> Your objective: Pull out every line of the listing below where "Rocky" appears.

> Data to use:
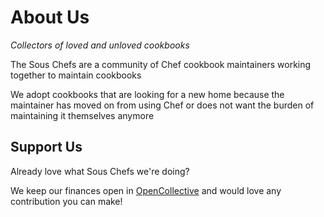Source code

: # About Us

_Collectors of loved and unloved cookbooks_

The Sous Chefs are a community of Chef cookbook maintainers working together to maintain cookbooks

We adopt cookbooks that are looking for a new home because the maintainer has moved on from using Chef or does not want the burden of maintaining it themselves anymore

## Support Us

Already love what Sous Chefs we're doing?

We keep our finances open in [OpenCollective](https://opencollective.com/sous-chefs) and would love any contribution you can make!
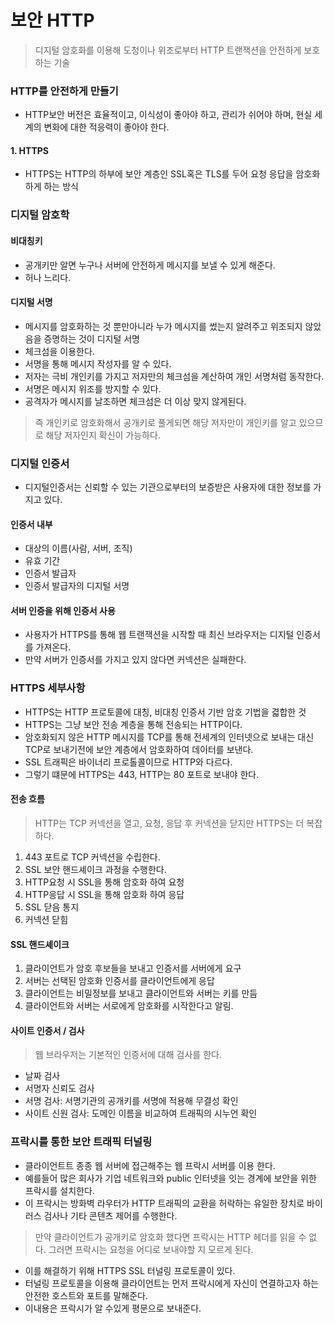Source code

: # 보안 HTTP
> 디지털 암호화를 이용해 도청이나 위조로부터 HTTP 트랜잭션을 안전하게 보호하는 기술

### HTTP를 안전하게 만들기
- HTTP보안 버전은 효율적이고, 이식성이 좋아야 하고, 관리가 쉬어야 하며, 현실 세계의 변화에 대한 적응력이 좋아야 한다.

#### 1. HTTPS
- HTTPS는 HTTP의 하부에 보안 계층인 SSL혹은 TLS를 두어 요청 응답을 암호화하게 하는 방식

### 디지털 암호학

#### 비대칭키
- 공개키만 알면 누구나 서버에 안전하게 메시지를 보낼 수 있게 해준다.
- 허나 느리다.

#### 디지털 서명
- 메시지를 암호화하는 것 뿐만아니라 누가 메시지를 썼는지 알려주고 위조되지 않았음을 증명하는 것이 디지털 서명
- 체크섬을 이용한다.
- 서명을 통해 메시지 작성자를 알 수 있다.
- 저자는 극비 개인키를 가지고 저자만의 체크섬을 계산하여 개인 서명처럼 동작한다.
- 서명은 메시지 위조를 방지할 수 있다.
- 공격자가 메시지를 날조하면 체크섬은 더 이상 맞지 않게된다.

> 즉 개인키로 암호화해서 공개키로 풀게되면 해당 저자만이 개인키를 알고 있으므로 해당 저자인지 확신이 가능하다.

### 디지털 인증서
- 디지털인증서는 신뢰할 수 있는 기관으로부터의 보증받은 사용자에 대한 정보를 가지고 있다.

#### 인증서 내부
- 대상의 이름(사람, 서버, 조직)
- 유효 기간
- 인증서 발급자
- 인증서 발급자의 디지털 서명

#### 서버 인증을 위해 인증서 사용
- 사용자가 HTTPS를 통해 웹 트랜잭션을 시작할 때 최신 브라우저는 디지털 인증서를 가져온다.
- 만약 서버가 인증서를 가지고 있지 않다면 커넥션은 실패한다.

### HTTPS 세부사항
- HTTPS는 HTTP 프로토콜에 대칭, 비대칭 인증서 기반 암호 기법을 겳합한 것
- HTTPS는 그냥 보안 전송 계층을 통해 전송되는 HTTP이다.
- 암호화되지 않은 HTTP 메시지를 TCP를 통해 전세계의 인터넷으로 보내는 대신 TCP로 보내기전에 보안 계층에서 암호화하여 데이터를 보낸다.
- SSL 트래픽은 바이너리 프로톨콜이므로 HTTP와 다르다.
- 그렇기 떄문에 HTTPS는 443, HTTP는 80 포트로 보내야 한다.

#### 전송 흐름
> HTTP는 TCP 커넥션을 열고, 요청, 응답 후 커넥션을 닫지만 HTTPS는 더 복잡하다.

1. 443 포트로 TCP 커넥션을 수립한다.
2. SSL 보안 핸드셰이크 과정을 수행한다.
3. HTTP요청 시 SSL을 통해 암호화 하여 요청
4. HTTP응답 시 SSL을 통해 암호화 하여 응답
5. SSL 닫음 통지
6. 커넥션 닫힘

#### SSL 핸드셰이크
1. 클라이언트가 암호 후보들을 보내고 인증서를 서버에게 요구
2. 서버는 선택된 암호화 인증서를 클라이언트에게 응답
3. 클라이언트는 비밀정보를 보내고 클라이언트와 서버는 키를 만듬
4. 클라이언트와 서버는 서로에게 암호화를 시작한다고 알림.

#### 사이트 인증서 / 검사
> 웹 브라우저는 기본적인 인증서에 대해 검사를 한다.

- 날짜 검사
- 서명자 신뢰도 검사
- 서명 검사: 서명기관의 공개키를 서명에 적용해 무결성 확인
- 사이트 신원 검사: 도메인 이름을 비교하여 트래픽의 시누언 확인


### 프락시를 통한 보안 트래픽 터널링
- 클라이언트트 종종 웹 서버에 접근해주는 웹 프락시 서버를 이용 한다.
- 예를들어 많은 회사가 기업 네트워크와 public 인터넷을 잇는 경계에 보안을 위한 프락시를 설치한다.
- 이 프락시는 방화벽 라우터가 HTTP 트래픽의 교환을 허락하는 유일한 장치로 바이러스 검사나 기타 콘텐츠 제어를 수행한다.

> 만약 클라이언트가 공개키로 암호화 했다면 프락시는 HTTP 헤더를 읽을 수 없다.
그러면 프락시는 요청을 어디로 보내야할 지 모르게 된다.

- 이를 해결하기 위해 HTTPS SSL 터널링 프로토콜이 있다.
- 터널링 프로토콜을 이용해 클라이언트는 먼저 프락시에게 자신이 연결하고자 하는 안전한 호스트와 포트를 말해준다.
- 이내용은 프락시가 알 수있게 평문으로 보내준다.
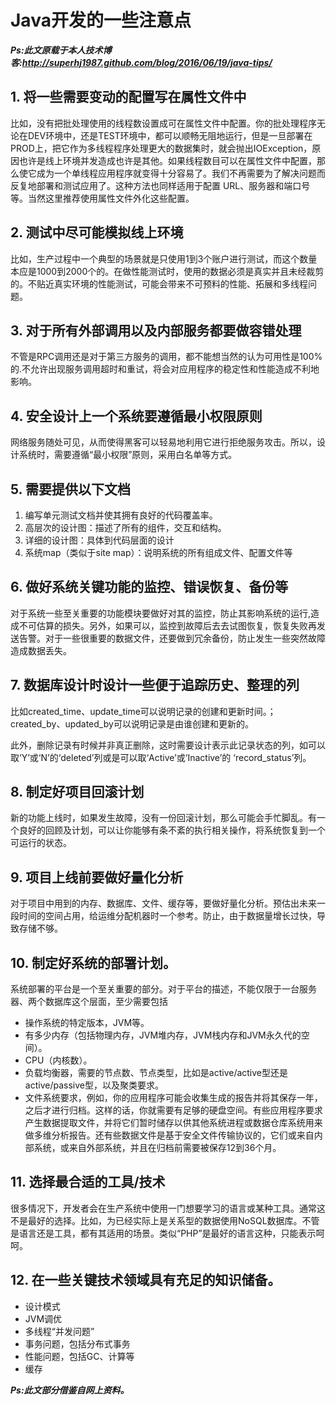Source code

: # Java开发的一些注意点

***Ps:此文原载于本人技术博客:<http://superhj1987.github.com/blog/2016/06/19/java-tips/>***

## 1. 将一些需要变动的配置写在属性文件中

比如，没有把批处理使用的线程数设置成可在属性文件中配置。你的批处理程序无论在DEV环境中，还是TEST环境中，都可以顺畅无阻地运行，但是一旦部署在PROD上，把它作为多线程程序处理更大的数据集时，就会抛出IOException，原因也许是线上环境并发造成也许是其他。如果线程数目可以在属性文件中配置，那么使它成为一个单线程应用程序就变得十分容易了。我们不再需要为了解决问题而反复地部署和测试应用了。这种方法也同样适用于配置 URL、服务器和端口号等。当然这里推荐使用属性文件外化这些配置。

## 2. 测试中尽可能模拟线上环境

比如，生产过程中一个典型的场景就是只使用1到3个账户进行测试，而这个数量本应是1000到2000个的。在做性能测试时，使用的数据必须是真实并且未经裁剪的。不贴近真实环境的性能测试，可能会带来不可预料的性能、拓展和多线程问题。

## 3. 对于所有外部调用以及内部服务都要做容错处理

不管是RPC调用还是对于第三方服务的调用，都不能想当然的认为可用性是100%的.不允许出现服务调用超时和重试，将会对应用程序的稳定性和性能造成不利地影响。

## 4. 安全设计上一个系统要遵循最小权限原则

网络服务随处可见，从而使得黑客可以轻易地利用它进行拒绝服务攻击。所以，设计系统时，需要遵循“最小权限”原则，采用白名单等方式。

## 5. 需要提供以下文档

1. 编写单元测试文档并使其拥有良好的代码覆盖率。
2. 高层次的设计图：描述了所有的组件，交互和结构。
3. 详细的设计图：具体到代码层面的设计
4. 系统map（类似于site map）：说明系统的所有组成文件、配置文件等

## 6. 做好系统关键功能的监控、错误恢复、备份等

对于系统一些至关重要的功能模块要做好对其的监控，防止其影响系统的运行,造成不可估算的损失。另外，如果可以，监控到故障后去去试图恢复，恢复失败再发送告警。对于一些很重要的数据文件，还要做到冗余备份，防止发生一些突然故障造成数据丢失。

## 7. 数据库设计时设计一些便于追踪历史、整理的列

比如created_time、update_time可以说明记录的创建和更新时间。；created_by、updated_by可以说明记录是由谁创建和更新的。

此外，删除记录有时候并非真正删除，这时需要设计表示此记录状态的列，如可以取‘Y’或‘N’的‘deleted’列或是可以取‘Active’或‘Inactive’的 ‘record_status’列。

## 8. 制定好项目回滚计划

新的功能上线时，如果发生故障，没有一份回滚计划，那么可能会手忙脚乱。有一个良好的回顾及计划，可以让你能够有条不紊的执行相关操作，将系统恢复到一个可运行的状态。

## 9. 项目上线前要做好量化分析

对于项目中用到的内存、数据库、文件、缓存等，要做好量化分析。预估出未来一段时间的空间占用，给运维分配机器时一个参考。防止，由于数据量增长过快，导致存储不够。

## 10. 制定好系统的部署计划。

系统部署的平台是一个至关重要的部分。对于平台的描述，不能仅限于一台服务器、两个数据库这个层面，至少需要包括

- 操作系统的特定版本，JVM等。
- 有多少内存（包括物理内存，JVM堆内存，JVM栈内存和JVM永久代的空间）。
- CPU（内核数）。
- 负载均衡器，需要的节点数、节点类型，比如是active/active型还是active/passive型，以及聚类要求。
- 文件系统要求，例如，你的应用程序可能会收集生成的报告并将其保存一年，之后才进行归档。这样的话，你就需要有足够的硬盘空间。有些应用程序要求产生数据提取文件，并将它们暂时储存以供其他系统进程或数据仓库系统用来做多维分析报告。还有些数据文件是基于安全文件传输协议的，它们或来自内部系统，或来自外部系统，并且在归档前需要被保存12到36个月。

## 11. 选择最合适的工具/技术

很多情况下，开发者会在生产系统中使用一门想要学习的语言或某种工具。通常这不是最好的选择。比如，为已经实际上是关系型的数据使用NoSQL数据库。不管是语言还是工具，都有其适用的场景。类似“PHP”是最好的语言这种，只能表示呵呵。

## 12. 在一些关键技术领域具有充足的知识储备。

- 设计模式
- JVM调优
- 多线程“并发问题”
- 事务问题，包括分布式事务
- 性能问题，包括GC、计算等
- 缓存

***Ps:此文部分借鉴自网上资料。***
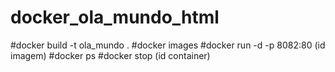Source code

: # docker_ola_mundo_html
#docker build -t ola_mundo .
#docker images
#docker run -d -p 8082:80 (id imagem)
#docker ps
#docker stop (id container)
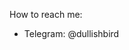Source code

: How to reach me:
- Telegram: @dullishbird

<!---
DullishBird/DullishBird is a ✨ special ✨ repository because its `README.md` (this file) appears on your GitHub profile.
You can click the Preview link to take a look at your changes.
--->
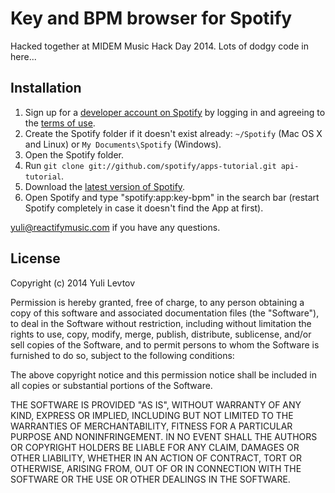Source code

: # Key and BPM browser for Spotify

Hacked together at MIDEM Music Hack Day 2014. Lots of dodgy code in here...

## Installation

 1. Sign up for a [developer account on Spotify](https://developer.spotify.com/technologies/apps/#developer) by logging in and agreeing to the [terms of use](https://developer.spotify.com/technologies/apps/terms-of-use/).
 2. Create the Spotify folder if it doesn't exist already: `~/Spotify` (Mac OS X and Linux) or `My Documents\Spotify` (Windows).
 3. Open the Spotify folder.
 4. Run `git clone git://github.com/spotify/apps-tutorial.git api-tutorial`.
 5. Download the [latest version of Spotify](http://spotify.com/download).
 6. Open Spotify and type "spotify:app:key-bpm" in the search bar (restart Spotify completely in case it doesn't find the App at first).

[yuli@reactifymusic.com](yuli@reactifymusic.com) if you have any questions.

## License

Copyright (c) 2014 Yuli Levtov

Permission is hereby granted, free of charge, to any person obtaining a copy
of this software and associated documentation files (the "Software"), to deal
in the Software without restriction, including without limitation the rights
to use, copy, modify, merge, publish, distribute, sublicense, and/or sell
copies of the Software, and to permit persons to whom the Software is
furnished to do so, subject to the following conditions:

The above copyright notice and this permission notice shall be included in all
copies or substantial portions of the Software.

THE SOFTWARE IS PROVIDED "AS IS", WITHOUT WARRANTY OF ANY KIND, EXPRESS OR
IMPLIED, INCLUDING BUT NOT LIMITED TO THE WARRANTIES OF MERCHANTABILITY,
FITNESS FOR A PARTICULAR PURPOSE AND NONINFRINGEMENT. IN NO EVENT SHALL THE
AUTHORS OR COPYRIGHT HOLDERS BE LIABLE FOR ANY CLAIM, DAMAGES OR OTHER
LIABILITY, WHETHER IN AN ACTION OF CONTRACT, TORT OR OTHERWISE, ARISING FROM,
OUT OF OR IN CONNECTION WITH THE SOFTWARE OR THE USE OR OTHER DEALINGS IN THE
SOFTWARE.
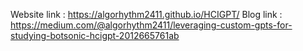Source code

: Website link : https://algorhythm2411.github.io/HCIGPT/
Blog link : https://medium.com/@algorhythm2411/leveraging-custom-gpts-for-studying-botsonic-hcigpt-2012665761ab
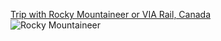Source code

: [Trip with Rocky Mountaineer or VIA Rail, Canada](https://canadiantrainvacations.com/trips/coast-to-coast-by-rail#top)
<br>
![Rocky Mountaineer](https://www.travelandleisure.com/thmb/i0VqsdzP_F8ju5vZGfSvVc_dzuM=/1500x0/filters:no_upscale():max_bytes(150000):strip_icc()/goldleaf-mountaineer-seton-lake-view-MOUNTAINEER0519-8b3c2870c57d4181a67efa61179b369b.jpg)
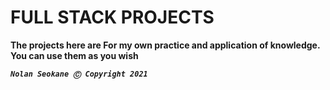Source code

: # **FULL STACK PROJECTS**

**The projects here are For my own practice and application of knowledge. You can use them as you wish**

***`Nolan Seokane Ⓒ Copyright 2021`***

> Task solution:
: [Trip with Rocky Mountaineer or VIA Rail, Canada](https://canadiantrainvacations.com/trips/coast-to-coast-by-rail#top)
![Rocky Mountaineer](https://www.travelandleisure.com/thmb/i0VqsdzP_F8ju5vZGfSvVc_dzuM=/1500x0/filters:no_upscale():max_bytes(150000):strip_icc()/goldleaf-mountaineer-seton-lake-view-MOUNTAINEER0519-8b3c2870c57d4181a67efa61179b369b.jpg)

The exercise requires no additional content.